#### Task details:
Each line starting at the one that contains "Zuul的主要功能是路由转发" and ending at the one that contains "public static void" must be returned exactly, and the rest of the listing is left out.

#### Data to examine:

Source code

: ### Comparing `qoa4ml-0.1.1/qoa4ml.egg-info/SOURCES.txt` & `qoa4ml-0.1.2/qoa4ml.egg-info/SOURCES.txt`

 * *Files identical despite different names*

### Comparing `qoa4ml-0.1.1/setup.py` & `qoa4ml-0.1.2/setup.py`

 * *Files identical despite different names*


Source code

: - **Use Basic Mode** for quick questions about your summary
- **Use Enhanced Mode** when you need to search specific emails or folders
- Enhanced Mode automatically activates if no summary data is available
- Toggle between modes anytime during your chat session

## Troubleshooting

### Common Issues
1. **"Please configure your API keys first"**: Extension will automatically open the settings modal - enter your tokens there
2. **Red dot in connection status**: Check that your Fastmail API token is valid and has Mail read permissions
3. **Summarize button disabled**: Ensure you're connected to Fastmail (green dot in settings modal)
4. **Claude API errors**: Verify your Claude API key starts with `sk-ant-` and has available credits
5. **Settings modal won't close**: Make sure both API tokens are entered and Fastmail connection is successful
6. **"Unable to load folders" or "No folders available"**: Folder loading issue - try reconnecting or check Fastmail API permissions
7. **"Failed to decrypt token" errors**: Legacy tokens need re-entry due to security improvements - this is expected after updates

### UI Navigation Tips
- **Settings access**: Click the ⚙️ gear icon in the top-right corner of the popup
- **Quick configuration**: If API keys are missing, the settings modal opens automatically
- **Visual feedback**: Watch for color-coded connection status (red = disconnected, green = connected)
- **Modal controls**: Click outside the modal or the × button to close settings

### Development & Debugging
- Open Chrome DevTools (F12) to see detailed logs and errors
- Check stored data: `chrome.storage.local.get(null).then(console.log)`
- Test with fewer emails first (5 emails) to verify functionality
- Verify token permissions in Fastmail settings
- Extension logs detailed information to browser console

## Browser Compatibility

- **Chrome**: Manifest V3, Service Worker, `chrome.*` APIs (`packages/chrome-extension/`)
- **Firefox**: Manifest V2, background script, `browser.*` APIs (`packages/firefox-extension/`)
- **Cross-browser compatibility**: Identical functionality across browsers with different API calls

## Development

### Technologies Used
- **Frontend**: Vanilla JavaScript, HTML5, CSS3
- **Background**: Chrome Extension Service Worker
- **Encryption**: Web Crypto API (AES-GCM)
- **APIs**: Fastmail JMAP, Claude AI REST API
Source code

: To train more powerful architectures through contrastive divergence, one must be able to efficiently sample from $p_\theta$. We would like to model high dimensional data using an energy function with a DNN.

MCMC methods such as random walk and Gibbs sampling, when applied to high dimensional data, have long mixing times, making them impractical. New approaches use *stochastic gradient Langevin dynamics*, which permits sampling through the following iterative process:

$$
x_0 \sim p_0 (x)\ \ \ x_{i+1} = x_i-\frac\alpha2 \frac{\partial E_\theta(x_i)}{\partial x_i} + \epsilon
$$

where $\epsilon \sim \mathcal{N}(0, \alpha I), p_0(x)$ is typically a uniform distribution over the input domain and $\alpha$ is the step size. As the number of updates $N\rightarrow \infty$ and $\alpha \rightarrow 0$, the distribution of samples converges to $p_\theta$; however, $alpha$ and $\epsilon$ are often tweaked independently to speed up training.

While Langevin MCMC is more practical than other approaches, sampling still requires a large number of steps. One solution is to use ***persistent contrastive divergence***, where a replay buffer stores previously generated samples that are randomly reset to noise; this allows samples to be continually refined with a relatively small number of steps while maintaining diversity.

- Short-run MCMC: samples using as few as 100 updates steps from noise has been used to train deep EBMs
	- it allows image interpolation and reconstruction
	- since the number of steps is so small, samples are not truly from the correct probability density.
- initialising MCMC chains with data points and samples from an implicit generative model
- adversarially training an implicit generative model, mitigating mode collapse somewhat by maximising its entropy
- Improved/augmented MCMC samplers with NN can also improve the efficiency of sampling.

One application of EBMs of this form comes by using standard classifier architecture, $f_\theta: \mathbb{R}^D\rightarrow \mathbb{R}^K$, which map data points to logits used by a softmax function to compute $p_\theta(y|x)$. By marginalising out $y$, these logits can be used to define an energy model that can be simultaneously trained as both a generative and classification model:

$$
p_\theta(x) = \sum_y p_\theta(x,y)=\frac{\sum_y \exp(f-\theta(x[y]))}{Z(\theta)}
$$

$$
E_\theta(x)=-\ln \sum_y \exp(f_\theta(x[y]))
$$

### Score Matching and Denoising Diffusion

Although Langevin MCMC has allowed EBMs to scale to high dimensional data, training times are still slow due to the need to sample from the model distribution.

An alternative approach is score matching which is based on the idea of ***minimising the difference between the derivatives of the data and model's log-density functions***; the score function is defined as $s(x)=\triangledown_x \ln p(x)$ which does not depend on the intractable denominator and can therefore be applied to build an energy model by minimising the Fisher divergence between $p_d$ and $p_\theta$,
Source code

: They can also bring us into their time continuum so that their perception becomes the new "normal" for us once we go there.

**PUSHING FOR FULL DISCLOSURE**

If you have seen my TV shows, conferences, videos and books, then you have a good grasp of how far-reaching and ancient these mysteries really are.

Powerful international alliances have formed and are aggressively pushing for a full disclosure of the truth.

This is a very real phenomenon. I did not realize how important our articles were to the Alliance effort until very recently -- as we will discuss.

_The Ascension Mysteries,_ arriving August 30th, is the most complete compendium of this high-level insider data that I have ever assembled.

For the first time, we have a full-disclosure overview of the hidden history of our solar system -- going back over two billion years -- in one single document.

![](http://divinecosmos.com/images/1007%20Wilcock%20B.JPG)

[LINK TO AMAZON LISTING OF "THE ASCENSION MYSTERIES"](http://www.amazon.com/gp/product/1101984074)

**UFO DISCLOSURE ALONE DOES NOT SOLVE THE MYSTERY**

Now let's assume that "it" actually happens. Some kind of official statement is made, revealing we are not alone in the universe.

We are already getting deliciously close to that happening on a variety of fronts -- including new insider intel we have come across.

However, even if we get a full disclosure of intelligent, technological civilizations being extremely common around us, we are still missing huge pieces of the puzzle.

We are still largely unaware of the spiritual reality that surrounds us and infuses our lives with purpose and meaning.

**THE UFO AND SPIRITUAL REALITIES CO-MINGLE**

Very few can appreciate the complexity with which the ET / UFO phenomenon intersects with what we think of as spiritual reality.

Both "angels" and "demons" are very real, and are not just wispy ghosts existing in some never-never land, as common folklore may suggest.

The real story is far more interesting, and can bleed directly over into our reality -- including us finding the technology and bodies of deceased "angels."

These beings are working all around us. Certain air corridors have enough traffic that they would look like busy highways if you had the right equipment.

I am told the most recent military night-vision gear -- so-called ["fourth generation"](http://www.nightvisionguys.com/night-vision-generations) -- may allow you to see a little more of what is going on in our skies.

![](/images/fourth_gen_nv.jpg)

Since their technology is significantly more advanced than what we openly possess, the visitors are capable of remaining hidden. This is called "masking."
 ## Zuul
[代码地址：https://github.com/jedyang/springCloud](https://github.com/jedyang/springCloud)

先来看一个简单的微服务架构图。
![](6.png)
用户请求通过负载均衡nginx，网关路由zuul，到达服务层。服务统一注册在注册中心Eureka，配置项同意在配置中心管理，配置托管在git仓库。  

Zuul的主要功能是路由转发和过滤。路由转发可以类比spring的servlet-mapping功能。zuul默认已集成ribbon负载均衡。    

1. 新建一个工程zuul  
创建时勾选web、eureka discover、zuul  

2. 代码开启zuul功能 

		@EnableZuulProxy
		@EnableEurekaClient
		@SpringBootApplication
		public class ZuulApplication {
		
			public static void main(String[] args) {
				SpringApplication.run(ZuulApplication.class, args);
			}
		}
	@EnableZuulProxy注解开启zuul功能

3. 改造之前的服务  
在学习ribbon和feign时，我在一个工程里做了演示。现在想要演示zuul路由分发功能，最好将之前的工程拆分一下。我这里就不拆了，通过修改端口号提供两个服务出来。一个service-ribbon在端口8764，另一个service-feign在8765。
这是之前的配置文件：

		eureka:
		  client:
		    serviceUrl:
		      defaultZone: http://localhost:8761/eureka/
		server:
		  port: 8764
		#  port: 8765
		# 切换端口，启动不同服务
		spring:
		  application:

#### Answer box:
Zuul的主要功能是路由转发和过滤。路由转发可以类比spring的servlet-mapping功能。zuul默认已集成ribbon负载均衡。    

1. 新建一个工程zuul  
创建时勾选web、eureka discover、zuul  

2. 代码开启zuul功能 

		@EnableZuulProxy
		@EnableEurekaClient
		@SpringBootApplication
		public class ZuulApplication {
		
			public static void main(String[] args) {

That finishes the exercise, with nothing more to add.